(Extrait):
◆ ◆ ◆ ◆ ◆ ◆ ◆

Ce dimanche, l'ancien pilote de F1 Ralf Schumacher a fait son coming out, devenant le deuxième pilote de la discipline à le faire, après Mike Beuttler. En MotoGP, aucun pilote ne s'est ouvertement exprimé. Mais les derniers incidents montrent que la catégorie reine n'est pas encore prête...
Alors que la F1 a tenté de soutenir les différentes communautés, que ce soit ethnique ou sexuelle, le MotoGP semble avoir du mal à franchir le pas. Bien entendu, il n'est pas demandé ici de faire comme la cousine à quatre roues, à savoir lancer une campagne comme "We Race As One", que Lewis Hamilton qualifie comme "une bonne chose, mais au final ce n'était que des mots". "Dans les faits, ça n'a rien changé. Aucun projet n'a été soutenu financièrement, il n'y a pas eu de programme pour faire en sorte que la situation change et que ça déclenche des discussions", expliquait-il.

◆ ◆ ◆ ◆ ◆ ◆ ◆

(Travail à faire):
a. Répondez à ces questions d'après l'extrait :
(i) Quel pilote avait fait son coming out en F1 avant Ralf Schumacher ?
(ii) Quel est le nom de la campagne lancée par la F1 ?
(iii) Selon Lewis Hamilton, combien de projets cette campagne a-t-elle soutenus financièrement ?
b. Résumez l'extrait en deux phrases.
Les données proviennent d'une autre source que l'extrait.

(Données fournies):

◆ ◆ ◆ ◆ ◆ ◆ ◆

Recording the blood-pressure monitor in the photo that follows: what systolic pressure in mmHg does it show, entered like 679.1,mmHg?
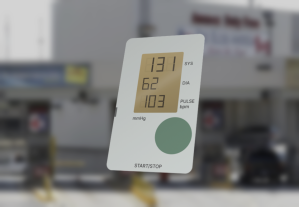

◆ ◆ ◆ ◆ ◆ ◆ ◆

(Tâches corrigées):
a.
(i) Mike Beuttler.
(ii) « We Race As One ».
(iii) Aucun.

b. Ce dimanche, l'ancien pilote de F1 Ralf Schumacher a fait son coming out et est devenu le deuxième pilote de la discipline à le faire après Mike Beuttler, alors qu'en MotoGP aucun pilote ne s'est ouvertement exprimé. La F1 a tenté de soutenir différentes communautés, notamment avec la campagne « We Race As One », que Lewis Hamilton juge sans effet concret, tandis que le MotoGP semble avoir du mal à franchir le pas.